RECORDS FOR PROCESSING >>
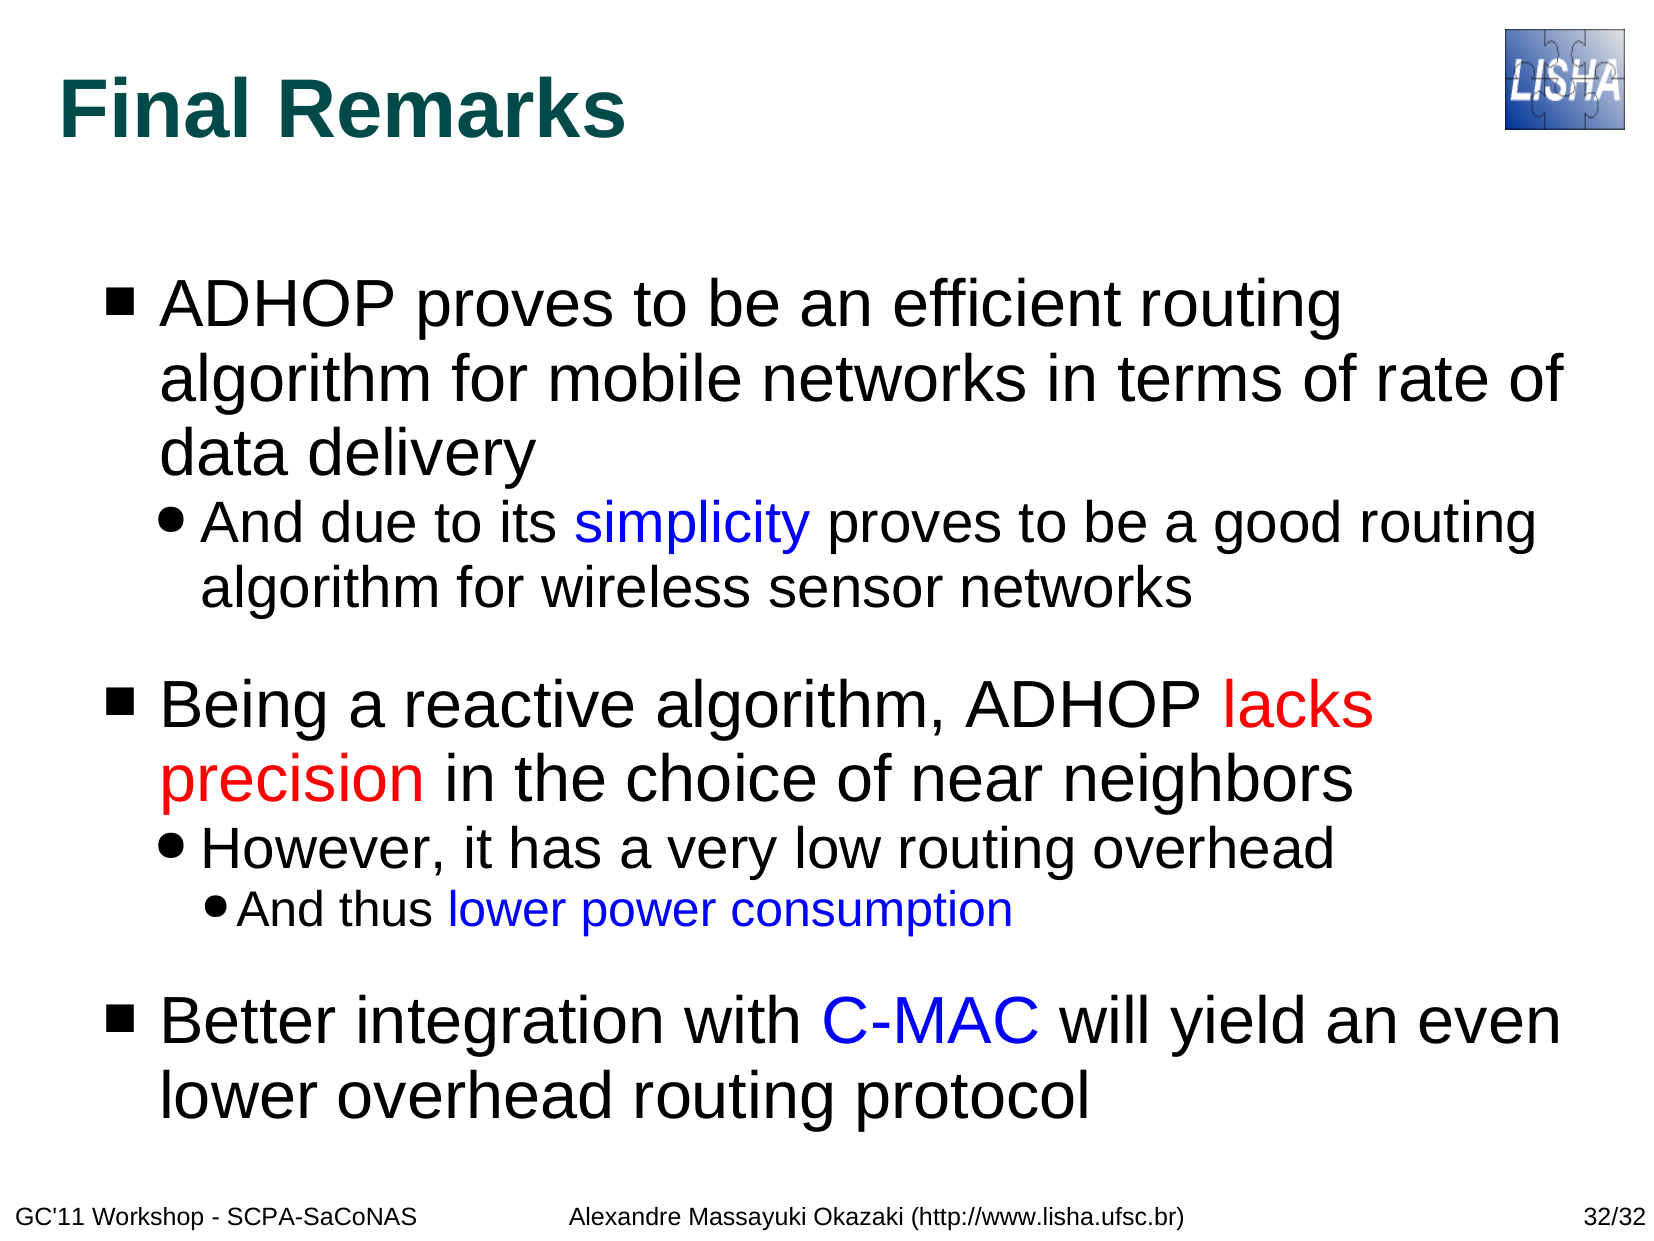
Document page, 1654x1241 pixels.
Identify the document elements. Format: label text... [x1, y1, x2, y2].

picture [1595, 29, 1625, 130]
title Final Remarks [58, 11, 1595, 219]
list ADHOP proves to be an efficient routing algorithm for mobile networks in terms of rate of data delivery And due to its simplicity proves to be a good routing algorithm for wireless sensor networks Being a reactive algorithm, ADHOP lacks precision in the choice of near neighbors However, it has a very low routing overhead And thus lower power consumption Better integration with C-MAC will yield an even lower overhead routing protocol [59, 265, 1595, 1152]
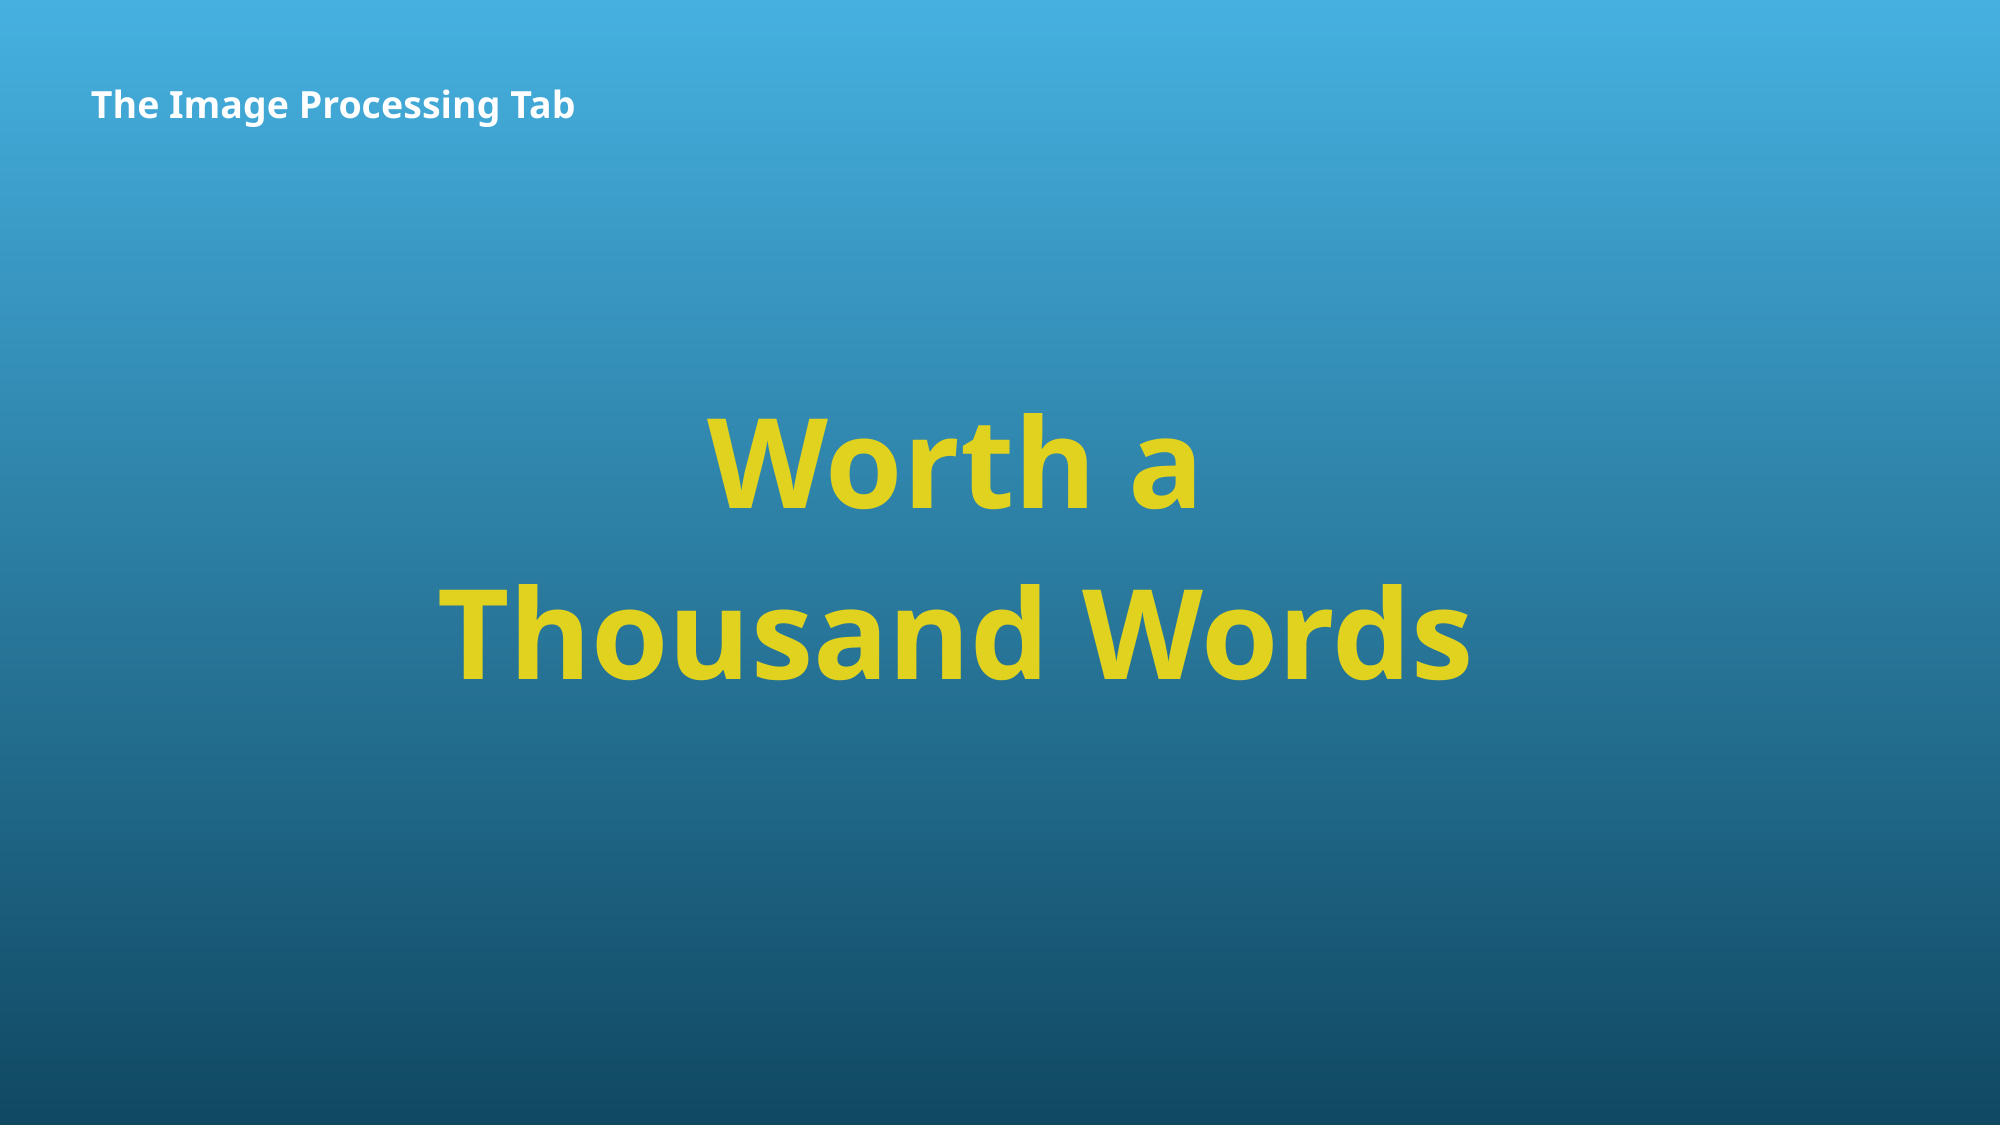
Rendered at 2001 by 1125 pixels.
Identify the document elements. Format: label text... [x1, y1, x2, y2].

text_box The Image Processing Tab [75, 71, 653, 133]
text_box Worth a Thousand Words [373, 367, 1539, 686]
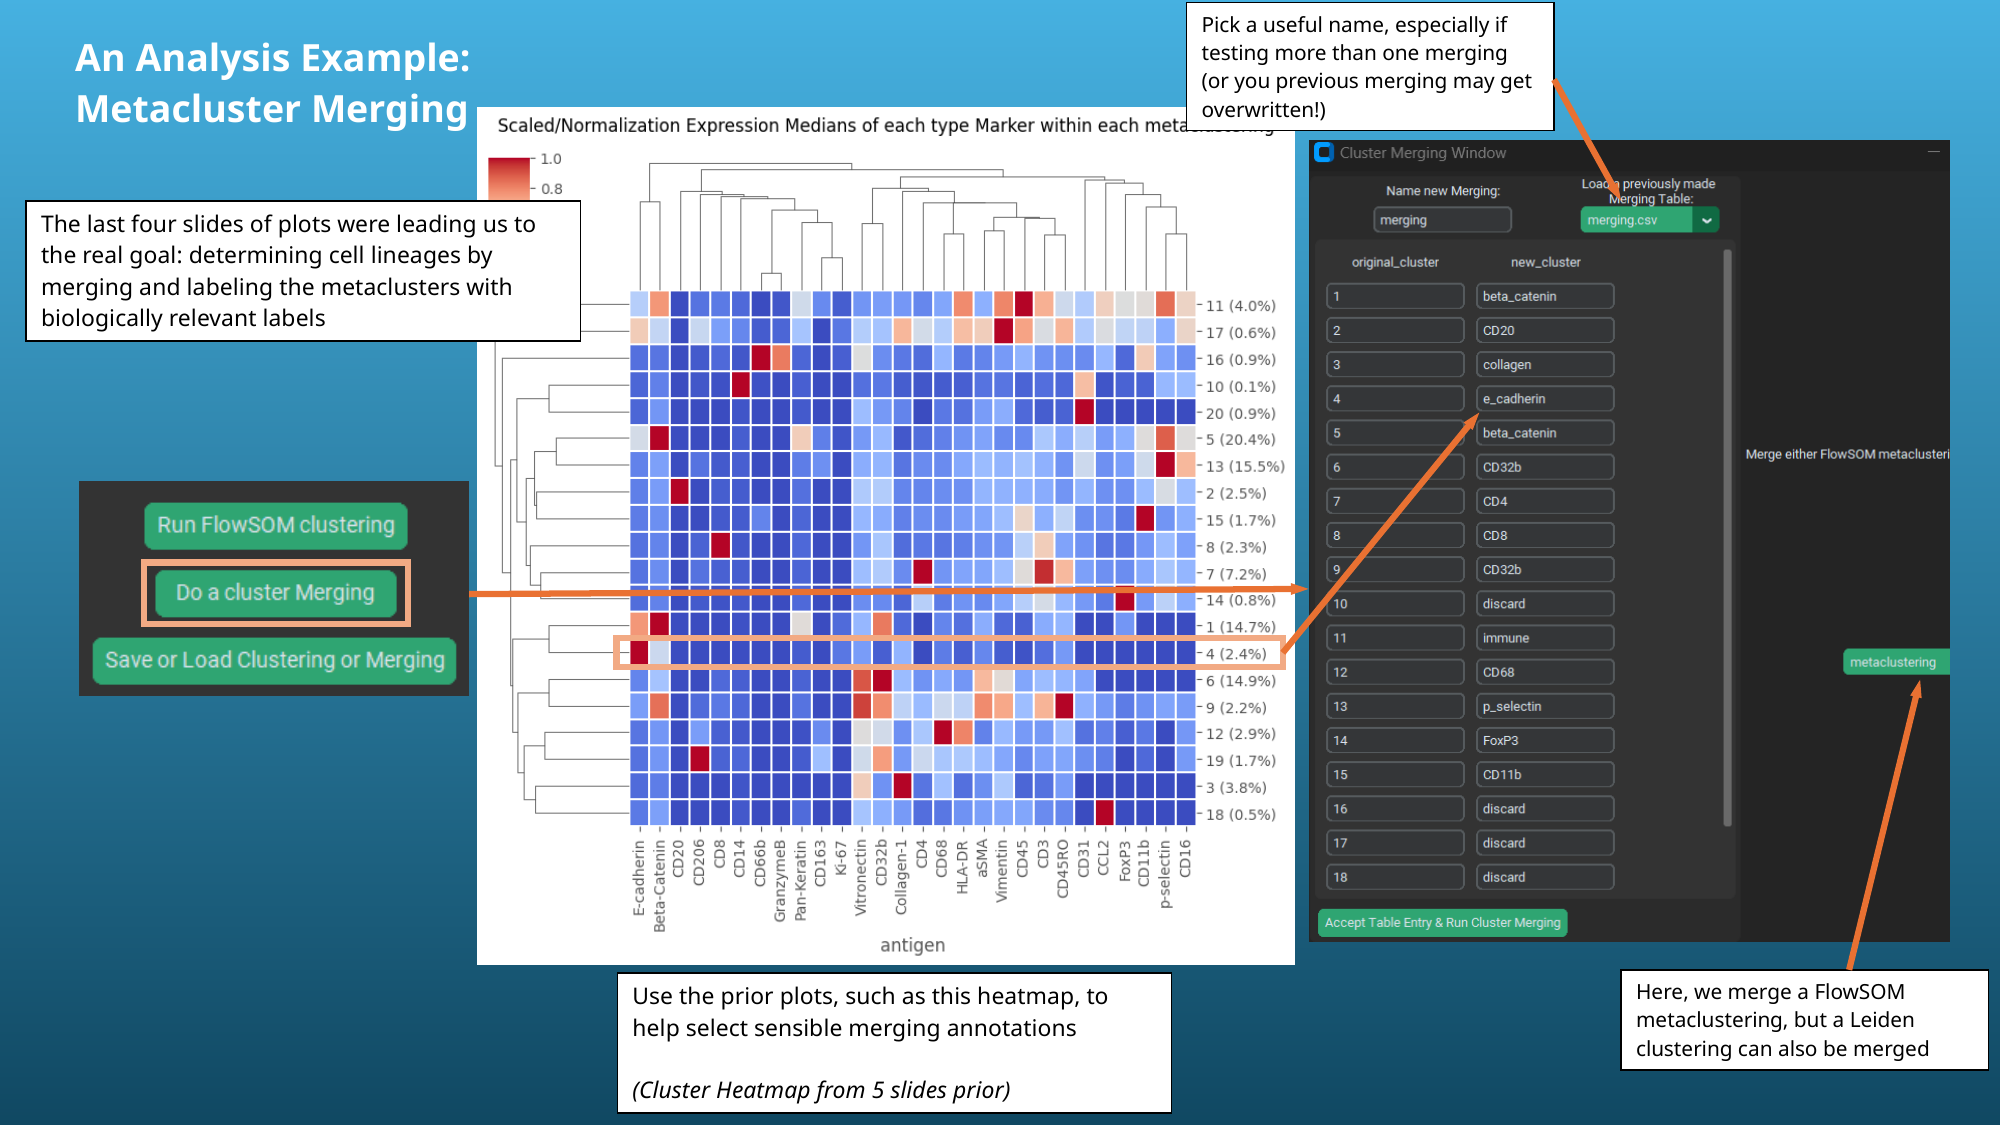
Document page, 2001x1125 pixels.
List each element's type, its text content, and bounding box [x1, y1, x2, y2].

picture [1309, 140, 1950, 942]
text_box An Analysis Example: Metacluster Merging [60, 24, 546, 131]
text_box Pick a useful name, especially if testing more than one merging (or you previous merging may get overwritten!) [1186, 2, 1555, 119]
picture [477, 593, 1295, 965]
text_box The last four slides of plots were leading us to the real goal: determining cell lineages by merging and labeling the metaclusters with biologically relevant labels [26, 200, 581, 327]
picture [79, 481, 469, 697]
text_box Use the prior plots, such as this heatmap, to help select sensible merging annotations (Cluster Heatmap from 5 slides prior) [617, 972, 1172, 1100]
text_box Here, we merge a FlowSOM metaclustering, but a Leiden clustering can also be merged [1621, 969, 1989, 1061]
picture [620, 641, 1280, 664]
picture [477, 107, 1295, 590]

EXERCISE TASK >>
Can you retype, word for word, the lines of the material starting at the line that contains "Rendered at 2001 by 1125 pixels." and ending at the line that contains "text_box Worth a"?

ANSWER TO THE PROBLEM >>
Rendered at 2001 by 1125 pixels.
Identify the document elements. Format: label text... [x1, y1, x2, y2].

text_box The Image Processing Tab [75, 71, 653, 133]
text_box Worth a Thousand Words [373, 367, 1539, 686]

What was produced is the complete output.